The Forest Service canceled Stevens' lease in 1963, and nothing remains on the site today but a historic marker, some stone steps, a bit of foundation, trees, and shrubbery.

==Weather observation and fire station==

It's just shack on top of a mountain, but the data gathered there is of great importance to the Los Angeles weatherman in determining his forecast.

A four-man weather station was established in 1933 at the windy peak of nearby Bald Mountain, which straddles the boundary between the maritime climate to the south and a drier climate to the north. In 1953, the weather observers had to visually check the instruments and manually transmit the information via Teletype.

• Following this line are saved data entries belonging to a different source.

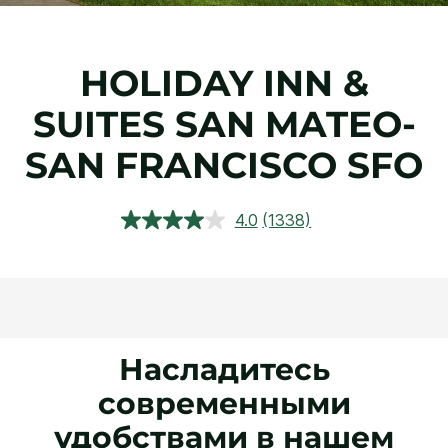
HOLIDAY INN &
SUITES
SAN MATEO-
SAN FRANCISCO SFO
4.0
(1338)
Прочитали
1338
обзора.
Ссылка
откроется
в
этом
окне.
Насладитесь
современными
удобствами в нашем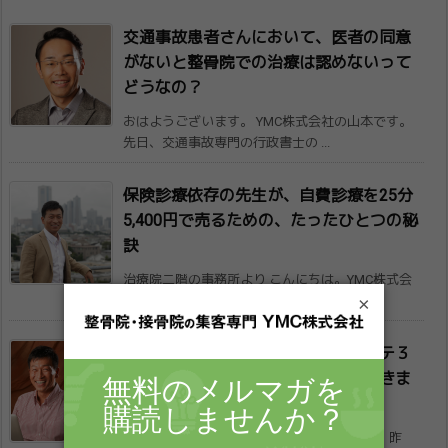
交通事故患者さんにおいて、医者の同意
がな​いと整骨院での治療は認めないって
どうなの​？
おはようございます。 YMC株式会社の山本です。
先日、交通事故専門の行政書士の ...
保険診療依存の先生が、自費診療を25分
5,400円で売るための、たったひとつの秘
訣
治療院二階の事務所より こんにちは。YMC株式会
×
社のヨリミツです。 今、数の少な ...
開業して５年で整骨院４店舗とエステ３
店舗​を作った先生に成功の秘訣を聞きま
した
こんにちは。 YMC株式会社のヨリミツです。 昨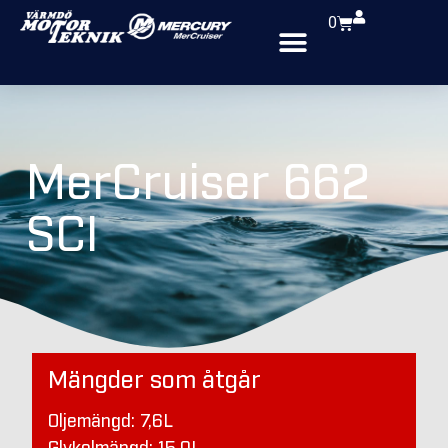
0
MerCruiser 662
SCI
Mängder som åtgår
Oljemängd: 7,6L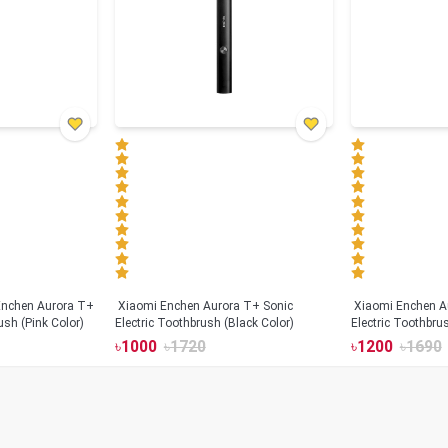
Xiaomi Enchen Aurora T+ Sonic
Xiaomi Enchen A
ush (Pink Color)
Electric Toothbrush (Black Color)
Electric Toothbru
৳
1000
৳
1720
৳
1200
৳
1690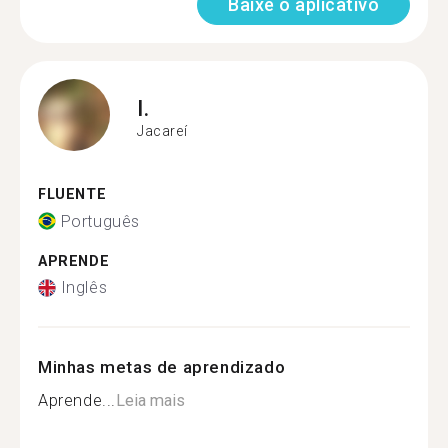
Baixe o aplicativo
I.
Jacareí
FLUENTE
Português
APRENDE
Inglês
Minhas metas de aprendizado
Aprende...
Leia mais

In 1978, the Weather Service switched to an automated station, explaining, in the words of Los Angeles Times staff writer Marika Gerrard, that "It was just too hard to find someone to live up in that remote region with nothing to do but record weather statistics every hour on the hour." Nevertheless, in May 1981 reporter Gerrard found two people living at the station — a college student-caretaker and a man experimenting with the prototype of a modular wind turbine.

The other two people living in Sandberg in that month were Willard Sparks, captain of the Quail Lake Fire Station, and his wife, Shirley. Sparks was responsible for covering 300 sqmi of forested land that included Sandberg, Gorman, Pyramid Lake, part of the Angeles Forest, and a stretch of Interstate 5 known as "Blood Alley" because of the frequent accidents there.